# New Arrival



## Guest (Jan 18, 2008)

Recently purchased an Enzo Mechana PVD and have put it on a Toshi strap. What do you think? I am very impressed by that watch. Wears nicely, not too heavy and it has quite some presence! Have a look:



















all the best

Jan


----------



## mrteatime (Oct 25, 2006)




----------



## thunderbolt (May 19, 2007)

What a watch.


----------



## Stanford (Feb 10, 2007)

Wow, that's orange


----------



## strange_too (Feb 19, 2007)

Interesting the PVD and orange really works.

Rich's work is as excellent as ever.









Enjoy


----------



## mjolnir (Jan 3, 2006)

Wow! That looks great.


----------



## Toshi (Aug 31, 2007)

Hi Jan. Looking good! The pvd case and orange dial really work on these. Big chunks of watch, aren't they?









Rich

PS - If you're going to wear that watch on that strap you need a PVD buckle. I'll pop one in the post to you on Monday


----------



## Mrcrowley (Apr 23, 2003)

Really like that watch. However don't think I could live with that dial for long. Do they do any others?


----------



## Toshi (Aug 31, 2007)

Mrcrowley said:


> Really like that watch. However don't think I could live with that dial for long. Do they do any others?

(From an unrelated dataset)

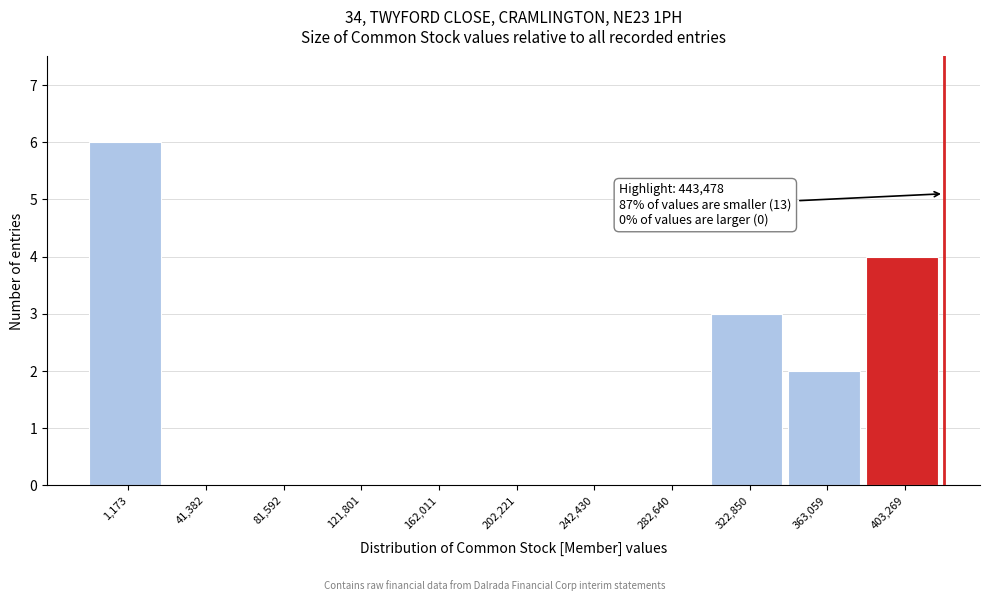

Reading left to right, what are all the values shown in this chart?

1,173=6	41,382=0	81,592=0	121,801=0	162,011=0	202,221=0	242,430=0	282,640=0	322,850=3	363,059=2	403,269=4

Hi MrC, yes there are a couple of dial options and another case style - here's mine










Rich


----------



## Guest (Jan 20, 2008)

Thanks guys for the feedback. In case I get tired of that orange dial,well, I have got 3(!) spare dials in black









Rich, wow, thanks! Your generousity is highly appreciated (pm sent)!

all the best

Jan


----------



## CPF (Nov 20, 2007)

thats quite a piece of metal! looks nice though, the black/gunmetal (?) casing has a 'slimming' effect.. quite taken with that actually..

also the strap does look great on it


----------



## Absolute (Jan 20, 2008)

Form over functions bro?


----------